## [GOAL OF THE EXERCISE]
In the records, rename "Added" to "New" everywhere in the lines starting with the line with "Youtube scraper findings" and going on through the line with "- this website". Leave everything else unchanged, and return only those lines without the pictures.
--- SOURCE DATA ---
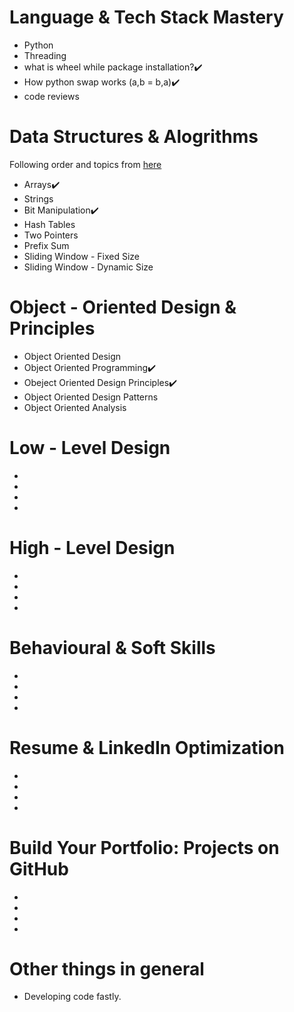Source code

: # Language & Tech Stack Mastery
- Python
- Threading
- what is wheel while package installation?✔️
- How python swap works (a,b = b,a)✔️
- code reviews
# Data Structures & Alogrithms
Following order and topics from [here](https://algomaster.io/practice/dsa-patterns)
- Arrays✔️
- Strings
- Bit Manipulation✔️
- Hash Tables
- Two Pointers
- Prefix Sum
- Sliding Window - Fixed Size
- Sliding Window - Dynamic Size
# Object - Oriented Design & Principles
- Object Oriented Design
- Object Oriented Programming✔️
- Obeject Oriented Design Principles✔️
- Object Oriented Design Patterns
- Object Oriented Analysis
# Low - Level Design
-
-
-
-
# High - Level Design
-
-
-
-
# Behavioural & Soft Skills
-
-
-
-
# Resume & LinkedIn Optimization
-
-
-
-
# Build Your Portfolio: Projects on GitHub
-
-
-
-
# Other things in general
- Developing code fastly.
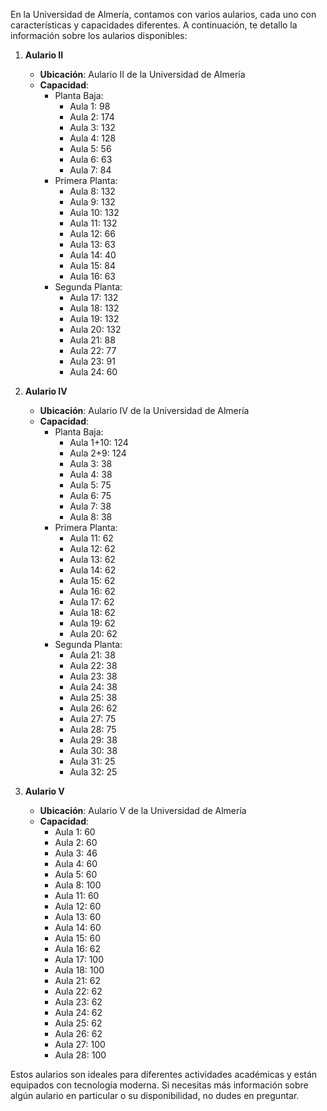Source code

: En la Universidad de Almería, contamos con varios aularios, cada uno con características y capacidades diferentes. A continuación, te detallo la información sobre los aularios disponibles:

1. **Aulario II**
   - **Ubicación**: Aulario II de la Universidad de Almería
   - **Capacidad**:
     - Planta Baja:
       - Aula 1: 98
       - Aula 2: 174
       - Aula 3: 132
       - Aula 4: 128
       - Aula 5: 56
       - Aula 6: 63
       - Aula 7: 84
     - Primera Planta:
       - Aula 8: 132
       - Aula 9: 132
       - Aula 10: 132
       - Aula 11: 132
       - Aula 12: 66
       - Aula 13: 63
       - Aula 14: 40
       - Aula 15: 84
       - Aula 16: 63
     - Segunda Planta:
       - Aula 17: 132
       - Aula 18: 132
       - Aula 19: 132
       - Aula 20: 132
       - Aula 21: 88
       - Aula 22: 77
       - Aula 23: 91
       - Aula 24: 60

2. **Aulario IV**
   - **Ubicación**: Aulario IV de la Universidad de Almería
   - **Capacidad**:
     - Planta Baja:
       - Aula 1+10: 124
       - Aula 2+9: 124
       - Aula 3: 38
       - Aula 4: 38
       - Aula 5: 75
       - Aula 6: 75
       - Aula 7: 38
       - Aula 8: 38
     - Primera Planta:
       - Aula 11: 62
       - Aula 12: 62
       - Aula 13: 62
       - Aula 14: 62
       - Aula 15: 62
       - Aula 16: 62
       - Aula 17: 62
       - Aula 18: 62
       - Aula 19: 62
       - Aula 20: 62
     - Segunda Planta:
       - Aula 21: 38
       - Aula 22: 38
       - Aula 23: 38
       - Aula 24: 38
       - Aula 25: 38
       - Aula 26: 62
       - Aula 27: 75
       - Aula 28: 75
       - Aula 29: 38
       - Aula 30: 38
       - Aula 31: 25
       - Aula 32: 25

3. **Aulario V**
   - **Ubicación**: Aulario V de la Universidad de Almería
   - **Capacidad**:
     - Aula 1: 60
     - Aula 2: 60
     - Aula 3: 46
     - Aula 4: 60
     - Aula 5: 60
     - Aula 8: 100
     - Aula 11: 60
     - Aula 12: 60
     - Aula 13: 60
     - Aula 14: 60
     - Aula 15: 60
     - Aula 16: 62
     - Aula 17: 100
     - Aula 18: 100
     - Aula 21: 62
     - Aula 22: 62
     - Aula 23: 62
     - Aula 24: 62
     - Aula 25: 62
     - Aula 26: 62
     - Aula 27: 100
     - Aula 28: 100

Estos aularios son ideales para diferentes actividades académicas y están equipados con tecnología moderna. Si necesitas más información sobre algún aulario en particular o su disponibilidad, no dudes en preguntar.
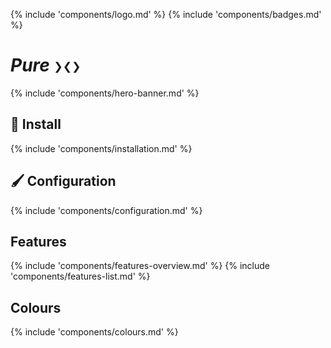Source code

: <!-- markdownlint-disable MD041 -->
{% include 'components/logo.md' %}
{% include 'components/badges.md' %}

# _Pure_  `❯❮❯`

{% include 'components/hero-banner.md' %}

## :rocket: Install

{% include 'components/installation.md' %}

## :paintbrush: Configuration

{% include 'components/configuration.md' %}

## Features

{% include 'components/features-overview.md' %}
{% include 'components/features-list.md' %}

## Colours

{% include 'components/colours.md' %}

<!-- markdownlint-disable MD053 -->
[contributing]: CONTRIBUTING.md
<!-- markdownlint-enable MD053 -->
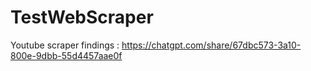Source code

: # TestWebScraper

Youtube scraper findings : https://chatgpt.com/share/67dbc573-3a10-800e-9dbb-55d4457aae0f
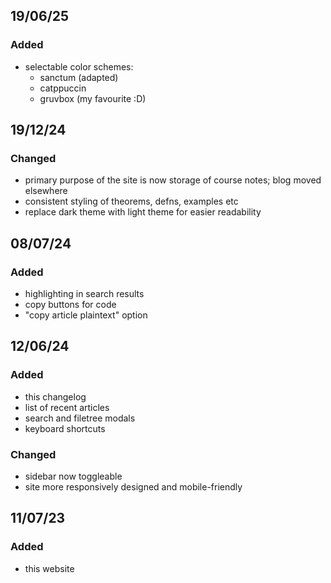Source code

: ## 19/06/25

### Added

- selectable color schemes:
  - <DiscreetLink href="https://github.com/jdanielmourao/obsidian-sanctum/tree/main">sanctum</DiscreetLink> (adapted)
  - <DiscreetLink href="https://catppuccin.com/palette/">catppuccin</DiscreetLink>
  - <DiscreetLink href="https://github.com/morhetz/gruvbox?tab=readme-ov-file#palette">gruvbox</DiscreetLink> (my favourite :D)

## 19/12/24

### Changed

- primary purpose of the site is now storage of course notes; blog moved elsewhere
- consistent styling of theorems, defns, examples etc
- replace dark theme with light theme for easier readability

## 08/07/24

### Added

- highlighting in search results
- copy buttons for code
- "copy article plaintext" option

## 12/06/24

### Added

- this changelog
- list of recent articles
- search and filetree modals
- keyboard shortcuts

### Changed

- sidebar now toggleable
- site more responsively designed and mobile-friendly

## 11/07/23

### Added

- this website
---
--- SOURCE DATA ---
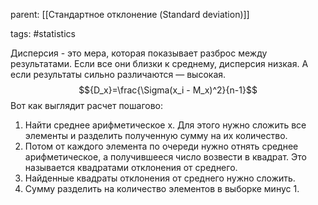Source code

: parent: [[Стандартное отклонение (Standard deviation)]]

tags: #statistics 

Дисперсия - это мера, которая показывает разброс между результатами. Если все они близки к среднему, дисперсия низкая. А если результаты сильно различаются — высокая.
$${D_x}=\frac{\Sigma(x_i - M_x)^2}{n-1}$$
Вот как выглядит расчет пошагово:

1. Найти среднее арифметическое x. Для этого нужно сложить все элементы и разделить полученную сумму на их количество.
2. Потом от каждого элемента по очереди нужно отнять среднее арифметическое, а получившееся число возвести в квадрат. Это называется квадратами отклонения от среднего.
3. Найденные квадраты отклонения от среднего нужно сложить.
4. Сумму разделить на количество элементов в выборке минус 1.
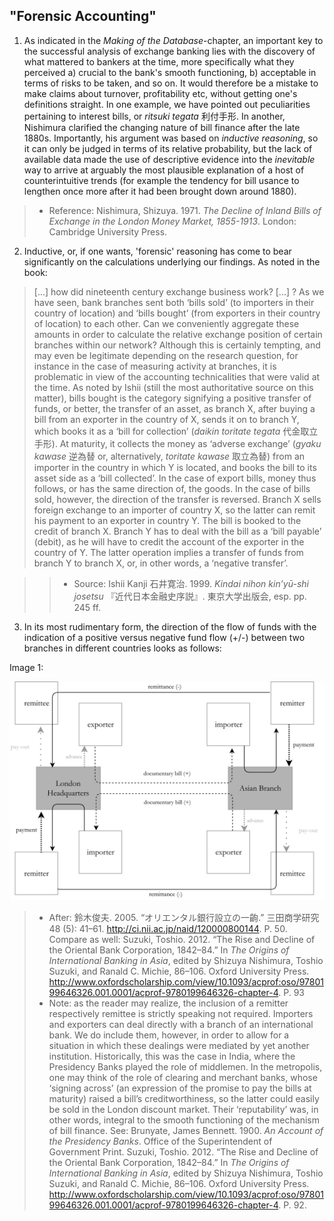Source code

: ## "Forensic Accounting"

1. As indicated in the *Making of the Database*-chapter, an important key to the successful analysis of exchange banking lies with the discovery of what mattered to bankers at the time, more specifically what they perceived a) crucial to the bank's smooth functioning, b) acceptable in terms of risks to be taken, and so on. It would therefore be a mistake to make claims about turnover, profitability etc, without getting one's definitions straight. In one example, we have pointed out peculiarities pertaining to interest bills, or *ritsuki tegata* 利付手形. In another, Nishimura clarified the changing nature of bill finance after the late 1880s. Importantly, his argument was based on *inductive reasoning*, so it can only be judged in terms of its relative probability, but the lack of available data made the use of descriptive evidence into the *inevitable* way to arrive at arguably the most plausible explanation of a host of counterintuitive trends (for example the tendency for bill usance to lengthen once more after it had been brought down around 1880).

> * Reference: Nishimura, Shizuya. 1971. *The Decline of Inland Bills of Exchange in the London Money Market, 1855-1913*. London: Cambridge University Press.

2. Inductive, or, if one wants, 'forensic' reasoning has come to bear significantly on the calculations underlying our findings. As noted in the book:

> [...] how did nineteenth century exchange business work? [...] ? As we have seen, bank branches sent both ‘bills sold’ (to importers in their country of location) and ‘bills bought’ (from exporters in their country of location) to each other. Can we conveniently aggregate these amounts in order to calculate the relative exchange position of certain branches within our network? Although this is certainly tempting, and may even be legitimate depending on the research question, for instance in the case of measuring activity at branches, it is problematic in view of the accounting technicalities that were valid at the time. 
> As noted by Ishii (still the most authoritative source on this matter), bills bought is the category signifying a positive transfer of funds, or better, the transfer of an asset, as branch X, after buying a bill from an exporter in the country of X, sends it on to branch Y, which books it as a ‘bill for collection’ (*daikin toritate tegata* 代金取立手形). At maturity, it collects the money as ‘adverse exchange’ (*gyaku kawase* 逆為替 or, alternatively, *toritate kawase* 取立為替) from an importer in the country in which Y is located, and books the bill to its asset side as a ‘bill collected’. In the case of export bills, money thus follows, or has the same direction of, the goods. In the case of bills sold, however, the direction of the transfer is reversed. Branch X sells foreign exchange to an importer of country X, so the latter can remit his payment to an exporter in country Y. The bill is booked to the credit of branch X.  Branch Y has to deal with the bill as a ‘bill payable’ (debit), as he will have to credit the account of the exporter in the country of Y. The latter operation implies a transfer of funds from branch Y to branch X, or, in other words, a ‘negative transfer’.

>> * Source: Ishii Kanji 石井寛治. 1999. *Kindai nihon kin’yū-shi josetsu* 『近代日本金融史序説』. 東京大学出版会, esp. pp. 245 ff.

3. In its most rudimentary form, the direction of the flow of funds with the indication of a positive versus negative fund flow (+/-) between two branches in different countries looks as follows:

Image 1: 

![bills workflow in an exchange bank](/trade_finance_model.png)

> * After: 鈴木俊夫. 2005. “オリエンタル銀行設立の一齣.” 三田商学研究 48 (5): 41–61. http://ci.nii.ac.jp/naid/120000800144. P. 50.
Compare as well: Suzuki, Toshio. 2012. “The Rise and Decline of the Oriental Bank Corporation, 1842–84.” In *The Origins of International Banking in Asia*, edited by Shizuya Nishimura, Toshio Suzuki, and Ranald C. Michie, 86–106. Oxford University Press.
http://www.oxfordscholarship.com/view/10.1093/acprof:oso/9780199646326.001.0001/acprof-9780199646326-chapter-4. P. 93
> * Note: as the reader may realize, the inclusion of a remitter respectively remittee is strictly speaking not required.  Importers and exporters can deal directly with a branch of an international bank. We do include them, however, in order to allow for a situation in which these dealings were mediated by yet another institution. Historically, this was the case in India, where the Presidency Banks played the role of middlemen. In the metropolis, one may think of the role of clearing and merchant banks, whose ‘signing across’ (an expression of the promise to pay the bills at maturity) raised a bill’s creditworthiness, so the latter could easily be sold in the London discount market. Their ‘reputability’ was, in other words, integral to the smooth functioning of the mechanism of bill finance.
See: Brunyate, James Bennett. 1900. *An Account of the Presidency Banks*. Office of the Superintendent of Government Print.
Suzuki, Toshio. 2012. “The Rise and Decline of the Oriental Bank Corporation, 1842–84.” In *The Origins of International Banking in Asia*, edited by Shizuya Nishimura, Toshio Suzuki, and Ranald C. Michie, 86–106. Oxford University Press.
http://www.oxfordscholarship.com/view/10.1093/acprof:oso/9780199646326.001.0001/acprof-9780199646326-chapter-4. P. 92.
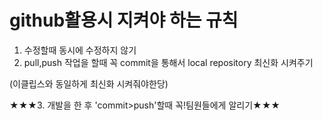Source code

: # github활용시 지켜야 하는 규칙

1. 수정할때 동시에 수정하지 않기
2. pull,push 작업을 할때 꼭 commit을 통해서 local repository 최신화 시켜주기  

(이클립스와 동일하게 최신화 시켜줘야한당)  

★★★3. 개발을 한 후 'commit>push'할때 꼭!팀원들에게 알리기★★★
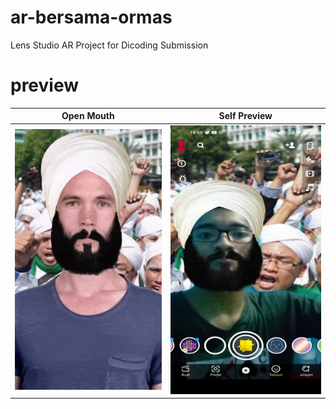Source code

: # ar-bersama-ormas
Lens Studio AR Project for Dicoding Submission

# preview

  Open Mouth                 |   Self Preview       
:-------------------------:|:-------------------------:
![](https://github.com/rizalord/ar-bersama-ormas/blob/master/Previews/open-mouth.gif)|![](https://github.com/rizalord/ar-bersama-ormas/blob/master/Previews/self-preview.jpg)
---
## [RESPONSE]
Youtube scraper findings : https://chatgpt.com/share/67dbc573-3a10-800e-9dbb-55d4457aae0f
Source code

: ## 19/06/25

### New

- selectable color schemes:
  - <DiscreetLink href="https://github.com/jdanielmourao/obsidian-sanctum/tree/main">sanctum</DiscreetLink> (adapted)
  - <DiscreetLink href="https://catppuccin.com/palette/">catppuccin</DiscreetLink>
  - <DiscreetLink href="https://github.com/morhetz/gruvbox?tab=readme-ov-file#palette">gruvbox</DiscreetLink> (my favourite :D)

## 19/12/24

### Changed

- primary purpose of the site is now storage of course notes; blog moved elsewhere
- consistent styling of theorems, defns, examples etc
- replace dark theme with light theme for easier readability

## 08/07/24

### New

- highlighting in search results
- copy buttons for code
- "copy article plaintext" option

## 12/06/24

### New

- this changelog
- list of recent articles
- search and filetree modals
- keyboard shortcuts

### Changed

- sidebar now toggleable
- site more responsively designed and mobile-friendly

## 11/07/23

### New

- this website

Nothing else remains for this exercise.